Hunt rules out tax cuts amid ‘worsening’ outlook
Chancellor Jeremy Hunt will disappoint his backbenchers after ruling our the prospect of immediate tax cuts in the Autumn Statement.
He has admitted that the UK’s fiscal picture is far worse than it was in the spring and is likely to show that earlier forecasts for debt interest charges will be exceeded by between £20 billion and £30bn.
“The international situation calls for prudence in the way we manage our finances,” Hunt told reporters on the fringe of the International Monetary Fund (IMF) meeting in Marrakesh.
“The financial picture I face is worse than in the spring and that means I will have to take different positions to make sure, in the face of what’s happening in Ukraine, Israel and parts of Africa, that we are resilient.”
He added that the outlook was more challenging because interest rates projections for all economies have gone up since March.
“That’s led to a repricing of long-term debt for everyone and the UK is not immune to those changes,” he said.
“We are likely to see an increase in our debt repayments by £20 billion to £30 billion, and that’s a huge change. We need to respond to that in a way that doesn’t drive us into recession and also make sure the UK economy is resilient going forward.”
Rising debts are putting pressure on the Treasury’s ability to maintain the pensions triple lock and whether to recommit itself to raising benefits in line with inflation from next April.
Treasury officials have suggested that the Chancellor may use a lower measure of weekly earnings that strips out bonuses, a move that could save the exchequer hundreds of millions of pounds.
Despite his gloomy prognosis, Mr Hunt last week challenged the IMF’s latest forecasts on the UK economy showing that Britain would be the worst-performing among the world’s big economies.
Hunt said that the IMF had been “more wrong than right” in its outlook for the UK, noting that it had not taken account of a substantial upgrade to the UK’s economic performance for 2020-21 made by the Office for National Statistics last month.
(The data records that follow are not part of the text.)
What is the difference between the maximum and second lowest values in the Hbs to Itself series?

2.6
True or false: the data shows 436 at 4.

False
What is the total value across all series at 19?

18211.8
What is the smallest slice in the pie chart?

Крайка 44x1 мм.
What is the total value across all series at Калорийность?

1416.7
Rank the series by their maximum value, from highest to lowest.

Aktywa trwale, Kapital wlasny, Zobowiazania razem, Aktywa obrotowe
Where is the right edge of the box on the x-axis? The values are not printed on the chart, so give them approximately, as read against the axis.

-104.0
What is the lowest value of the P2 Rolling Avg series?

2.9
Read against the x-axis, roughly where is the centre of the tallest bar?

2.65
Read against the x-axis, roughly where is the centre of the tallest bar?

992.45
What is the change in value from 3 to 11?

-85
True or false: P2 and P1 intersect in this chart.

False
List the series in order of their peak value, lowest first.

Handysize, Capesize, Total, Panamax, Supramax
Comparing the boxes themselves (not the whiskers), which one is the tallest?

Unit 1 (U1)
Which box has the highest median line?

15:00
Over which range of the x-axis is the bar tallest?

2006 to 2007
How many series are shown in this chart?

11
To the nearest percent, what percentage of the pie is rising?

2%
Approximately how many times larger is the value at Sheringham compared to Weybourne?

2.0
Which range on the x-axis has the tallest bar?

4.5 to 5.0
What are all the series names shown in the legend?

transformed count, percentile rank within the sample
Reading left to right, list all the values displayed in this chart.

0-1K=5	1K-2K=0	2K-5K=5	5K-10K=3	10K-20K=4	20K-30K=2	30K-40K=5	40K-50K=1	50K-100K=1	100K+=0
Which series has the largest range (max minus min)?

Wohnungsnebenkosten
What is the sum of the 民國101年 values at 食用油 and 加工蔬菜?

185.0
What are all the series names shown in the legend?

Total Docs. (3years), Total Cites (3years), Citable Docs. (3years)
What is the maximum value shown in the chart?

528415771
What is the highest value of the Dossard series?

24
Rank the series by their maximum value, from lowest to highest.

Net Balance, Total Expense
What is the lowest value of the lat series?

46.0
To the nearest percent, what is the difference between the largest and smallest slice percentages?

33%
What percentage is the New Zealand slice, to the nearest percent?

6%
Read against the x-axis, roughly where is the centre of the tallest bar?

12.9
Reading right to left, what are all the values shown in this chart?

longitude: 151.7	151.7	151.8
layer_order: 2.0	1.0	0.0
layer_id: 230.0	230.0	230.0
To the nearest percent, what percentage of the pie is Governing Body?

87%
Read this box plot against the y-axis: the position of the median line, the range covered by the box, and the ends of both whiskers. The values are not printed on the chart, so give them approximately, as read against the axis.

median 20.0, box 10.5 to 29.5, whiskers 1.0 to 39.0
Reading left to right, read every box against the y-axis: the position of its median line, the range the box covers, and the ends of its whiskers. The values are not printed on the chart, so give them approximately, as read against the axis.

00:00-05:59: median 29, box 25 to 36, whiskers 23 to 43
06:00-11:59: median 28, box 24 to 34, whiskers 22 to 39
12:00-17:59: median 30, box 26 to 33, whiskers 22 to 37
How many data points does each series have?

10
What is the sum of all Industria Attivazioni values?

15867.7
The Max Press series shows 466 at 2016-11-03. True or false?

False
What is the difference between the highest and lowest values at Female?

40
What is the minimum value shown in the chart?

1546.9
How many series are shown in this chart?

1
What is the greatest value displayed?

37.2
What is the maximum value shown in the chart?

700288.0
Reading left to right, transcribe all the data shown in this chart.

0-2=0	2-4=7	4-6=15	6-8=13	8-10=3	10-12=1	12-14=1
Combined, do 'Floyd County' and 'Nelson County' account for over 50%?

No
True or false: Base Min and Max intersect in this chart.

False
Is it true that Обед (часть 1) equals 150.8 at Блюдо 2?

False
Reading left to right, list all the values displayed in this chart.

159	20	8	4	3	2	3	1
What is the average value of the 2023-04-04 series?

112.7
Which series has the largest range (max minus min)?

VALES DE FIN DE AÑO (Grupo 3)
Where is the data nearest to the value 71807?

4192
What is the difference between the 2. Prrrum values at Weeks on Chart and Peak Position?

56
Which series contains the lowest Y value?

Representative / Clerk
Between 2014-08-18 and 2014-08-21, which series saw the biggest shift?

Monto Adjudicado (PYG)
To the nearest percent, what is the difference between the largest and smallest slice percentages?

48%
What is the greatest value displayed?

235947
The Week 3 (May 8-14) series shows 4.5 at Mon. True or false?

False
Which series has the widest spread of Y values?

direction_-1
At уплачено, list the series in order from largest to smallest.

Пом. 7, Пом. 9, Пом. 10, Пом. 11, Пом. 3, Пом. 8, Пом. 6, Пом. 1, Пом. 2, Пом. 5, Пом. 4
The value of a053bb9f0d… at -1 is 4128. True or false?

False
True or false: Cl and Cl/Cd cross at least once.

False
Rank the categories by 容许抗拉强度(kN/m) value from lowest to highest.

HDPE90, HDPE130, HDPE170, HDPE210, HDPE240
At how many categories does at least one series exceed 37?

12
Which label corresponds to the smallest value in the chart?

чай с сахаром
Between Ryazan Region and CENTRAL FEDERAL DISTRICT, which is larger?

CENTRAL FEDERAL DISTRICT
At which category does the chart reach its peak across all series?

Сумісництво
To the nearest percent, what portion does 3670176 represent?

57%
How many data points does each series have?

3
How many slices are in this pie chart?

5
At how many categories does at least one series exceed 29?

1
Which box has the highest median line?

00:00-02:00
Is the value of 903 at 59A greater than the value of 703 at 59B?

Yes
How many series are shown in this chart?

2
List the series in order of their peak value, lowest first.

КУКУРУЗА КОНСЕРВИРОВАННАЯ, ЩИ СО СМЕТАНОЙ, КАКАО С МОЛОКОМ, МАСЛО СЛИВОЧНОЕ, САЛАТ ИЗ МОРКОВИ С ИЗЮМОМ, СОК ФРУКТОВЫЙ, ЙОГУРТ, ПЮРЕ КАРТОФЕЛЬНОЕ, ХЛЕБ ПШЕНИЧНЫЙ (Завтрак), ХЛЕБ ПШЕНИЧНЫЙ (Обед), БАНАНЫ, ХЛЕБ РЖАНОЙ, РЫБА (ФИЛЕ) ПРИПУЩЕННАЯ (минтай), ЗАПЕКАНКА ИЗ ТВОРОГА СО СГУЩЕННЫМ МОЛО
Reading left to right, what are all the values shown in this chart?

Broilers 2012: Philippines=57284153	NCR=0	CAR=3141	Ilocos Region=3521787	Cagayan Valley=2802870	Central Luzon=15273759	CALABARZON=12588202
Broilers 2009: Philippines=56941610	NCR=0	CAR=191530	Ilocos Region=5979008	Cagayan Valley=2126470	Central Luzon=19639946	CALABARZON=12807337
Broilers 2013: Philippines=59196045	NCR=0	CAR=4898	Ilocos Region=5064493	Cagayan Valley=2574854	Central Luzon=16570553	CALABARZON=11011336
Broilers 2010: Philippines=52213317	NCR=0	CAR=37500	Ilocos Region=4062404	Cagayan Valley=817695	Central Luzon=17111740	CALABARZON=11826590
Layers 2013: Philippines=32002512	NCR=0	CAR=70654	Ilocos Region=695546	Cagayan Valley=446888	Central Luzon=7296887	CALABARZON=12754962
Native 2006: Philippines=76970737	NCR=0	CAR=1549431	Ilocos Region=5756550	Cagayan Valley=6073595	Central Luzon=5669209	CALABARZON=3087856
There was also an admission from the Bank of England governor Andrew Bailey that it faces a hard job getting inflation back to its 2% target.
He said the “last mile” was the toughest challenge facing interest rate setters even though there were signs that inflation may have peaked.
“In the last few months we have made solid progress… but let’s not get carried away, there is an awful lot still to do,” he told a meeting in Marrakesh.
Headline consumer price inflation in the UK peaked at 11.1% last October and has fallen to 6.7%. Figures for September due next week are expected to show a slight dip to 6.6%.
The Bank’s monetary policy committee (MPC) last month kept interest rates on hold at 5.25%, its first decision not to tighten policy since November 2021, when the base rate stood at 0.1%.